Ethos’s most ambitious initiative yet, SkillsPlanner, is an innovative approach to solving skills shortages. SkillsPlanner is an internet platform that will allow stakeholders within the industry to share current and future skills supply and demand data, facilitating collaborative planning, training and brokerage to meet the industry’s requirements.

On the same day that George Osborne announced his re-inforced focus on the UK’s infrastructure, SkillsPlanner received final approval of £827k development funding from Innovate UK’s‘ Solving Urban Challenges with Data’ competition.

Ethos is collaborating with over 30 organisations on this initiative including core partners, the Association of Colleges, Camden Council, GoodPeople, Islington Council, Seme4, Tideway, Plymouth University, and Westminster Council.

Together with the ‘Linked Open Data’ technology leader and project partner Seme4, Ethos has launched a two-year £1.3m R&D project focussed on the London construction industry, which needs an estimated 180,000 new skilled entrants to deliver construction projects in the capital and the South East by 2019.

Key projects such as HS2, Tideway and Crossrail, planning authorities, main contractors, supply chains, training providers and industry bodies will share skills supply and demand data.

In simple terms this means that;

  • Skills and Training providers will be able to create demand-led courses and build capacity to know demand;
    • When asked for his comment, Martin Doel of the Association of Colleges said ‘Mastering data sources and being able to analyse this data in a timely manner will be essential for colleges to understand labour market needs and reconcile them with student demand,’
  • Construction companies will be able to benefit from more sustainable availability of local labour;
    • Louise Townsend, Sustainable Business Director at Morgan Sindall and Trudy Langton-Freeman, HR Business Partner at Costain, stated that ‘The skills shortage in the sector is rapidly becoming a serious impediment to the industry’s ability to deliver above and beyond what is expected of it.
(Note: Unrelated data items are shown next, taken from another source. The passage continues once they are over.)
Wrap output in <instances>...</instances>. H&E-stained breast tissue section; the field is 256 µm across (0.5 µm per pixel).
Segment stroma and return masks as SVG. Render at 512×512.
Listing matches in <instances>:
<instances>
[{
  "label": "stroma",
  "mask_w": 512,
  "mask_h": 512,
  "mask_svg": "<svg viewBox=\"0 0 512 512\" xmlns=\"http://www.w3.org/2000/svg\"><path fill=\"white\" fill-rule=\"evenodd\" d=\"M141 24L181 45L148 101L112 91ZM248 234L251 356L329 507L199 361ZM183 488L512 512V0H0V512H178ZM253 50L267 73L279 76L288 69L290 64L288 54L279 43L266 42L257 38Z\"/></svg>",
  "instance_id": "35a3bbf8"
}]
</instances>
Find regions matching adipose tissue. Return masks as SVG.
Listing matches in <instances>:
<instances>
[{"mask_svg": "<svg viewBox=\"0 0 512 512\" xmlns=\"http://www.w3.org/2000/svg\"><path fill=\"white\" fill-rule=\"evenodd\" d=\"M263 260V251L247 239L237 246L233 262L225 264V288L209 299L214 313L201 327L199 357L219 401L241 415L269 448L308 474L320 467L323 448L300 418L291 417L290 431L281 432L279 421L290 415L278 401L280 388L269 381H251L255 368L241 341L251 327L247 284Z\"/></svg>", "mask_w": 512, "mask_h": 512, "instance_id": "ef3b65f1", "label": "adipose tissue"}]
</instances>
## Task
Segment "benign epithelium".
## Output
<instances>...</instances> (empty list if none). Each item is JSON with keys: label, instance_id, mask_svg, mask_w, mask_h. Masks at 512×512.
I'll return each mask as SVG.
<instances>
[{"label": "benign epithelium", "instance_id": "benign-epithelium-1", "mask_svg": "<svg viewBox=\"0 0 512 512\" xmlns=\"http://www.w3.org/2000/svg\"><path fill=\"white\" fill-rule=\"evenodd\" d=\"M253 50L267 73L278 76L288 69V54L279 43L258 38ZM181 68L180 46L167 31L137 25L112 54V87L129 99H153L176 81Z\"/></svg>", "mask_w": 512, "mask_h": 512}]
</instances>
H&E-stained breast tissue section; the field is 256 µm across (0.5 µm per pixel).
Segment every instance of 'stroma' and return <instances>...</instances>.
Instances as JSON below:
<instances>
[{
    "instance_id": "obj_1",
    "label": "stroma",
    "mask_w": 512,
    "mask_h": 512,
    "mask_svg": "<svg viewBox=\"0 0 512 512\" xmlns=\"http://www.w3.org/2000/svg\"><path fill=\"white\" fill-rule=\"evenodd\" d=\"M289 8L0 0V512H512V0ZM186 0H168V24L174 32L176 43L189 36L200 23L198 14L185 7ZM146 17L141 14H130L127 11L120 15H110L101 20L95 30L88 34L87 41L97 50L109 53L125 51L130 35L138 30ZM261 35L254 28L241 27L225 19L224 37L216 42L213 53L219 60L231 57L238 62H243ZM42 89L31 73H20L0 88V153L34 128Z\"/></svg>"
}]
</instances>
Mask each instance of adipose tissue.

We must work together as an industry to define and predict the timely provision of these industry-critical skills.”
  • Local authorities will be able to collaborate on the design and delivery of local skills provision;
  • Local job brokerage initiatives will operate more efficiently and effectively.
    • Chris Dransfield of Crossrail sees great potential for SkillsPlanner to, ‘reduce brokerage costs and improve outcomes for all our stakeholders.’
    • There is even the opportunity to focus on future skills, so those needed for the far longer-term sustainability of the industry, as recognised by Alex MacLaren of BIM2050: ‘Highlighting the importance of understanding skills needs in the longer term, the collaborative premise of this new platform, harnessing available data to improve efficiency, awareness and reduce waste, is exactly the innovation we want to see in the future construction industry.’

I asked SkillsPlanner project director Rebecca Lovelace why she was so excited by this and she told us that ‘SkillsPlanner is an Ethos ‘perfect storm’. It demonstrates how a genuinely collaborative approach can create an economically viable solution to a complex urban challenge, resulting in a positive social outcome.’

With innovation like this happening alongside the Chancellor’s announced focus on the importance of the UK’s infrastructure and his appointment of Lord Adonis who has the energy and drive to see it through, maybe, just maybe this time it will work.

Let’s face it, to quote from George Osborne’s speech on the 5 Oct 2015, “Without big improvements to its transport and energy systems, Britain will grind to a halt”.

Let’s not let that happen for our children, families, friends and ourselves.